▶ _Task brief_: Show the lines below that contain the string "пшена".

-- Data follows --

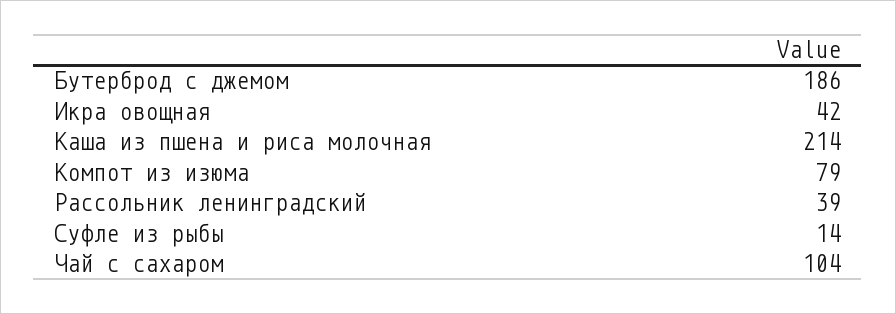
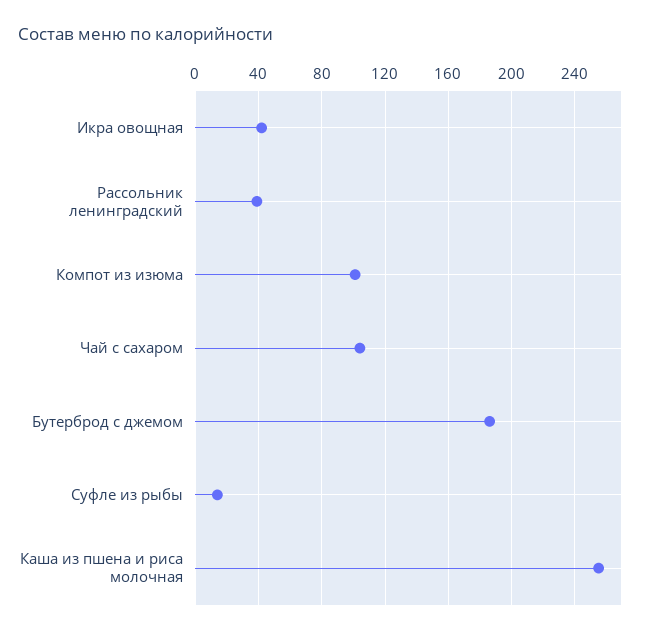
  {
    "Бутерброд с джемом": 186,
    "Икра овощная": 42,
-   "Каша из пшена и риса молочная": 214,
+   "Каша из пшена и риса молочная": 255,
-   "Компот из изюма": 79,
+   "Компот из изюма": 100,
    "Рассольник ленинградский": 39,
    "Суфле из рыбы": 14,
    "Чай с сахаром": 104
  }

-- Data concluded --
-- Data follows --

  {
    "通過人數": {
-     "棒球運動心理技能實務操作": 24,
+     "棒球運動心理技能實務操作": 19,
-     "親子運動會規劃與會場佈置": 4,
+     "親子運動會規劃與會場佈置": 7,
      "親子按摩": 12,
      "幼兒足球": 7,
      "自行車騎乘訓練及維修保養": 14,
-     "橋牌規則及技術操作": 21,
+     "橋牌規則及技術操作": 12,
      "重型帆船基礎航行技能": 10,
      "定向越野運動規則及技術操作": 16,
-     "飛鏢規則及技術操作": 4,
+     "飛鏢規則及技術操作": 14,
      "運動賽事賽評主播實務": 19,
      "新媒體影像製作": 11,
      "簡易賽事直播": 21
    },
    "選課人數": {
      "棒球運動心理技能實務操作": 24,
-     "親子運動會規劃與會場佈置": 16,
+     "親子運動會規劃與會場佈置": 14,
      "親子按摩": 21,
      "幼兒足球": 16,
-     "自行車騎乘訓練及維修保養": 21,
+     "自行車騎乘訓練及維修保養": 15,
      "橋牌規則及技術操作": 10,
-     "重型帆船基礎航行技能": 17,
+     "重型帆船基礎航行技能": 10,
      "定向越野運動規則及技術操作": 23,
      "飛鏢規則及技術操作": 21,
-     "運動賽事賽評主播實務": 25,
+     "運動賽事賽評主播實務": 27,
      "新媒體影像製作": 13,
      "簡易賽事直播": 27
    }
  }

-- Data concluded --

▶ _Solution to this task_:
-   "Каша из пшена и риса молочная": 214,
+   "Каша из пшена и риса молочная": 255,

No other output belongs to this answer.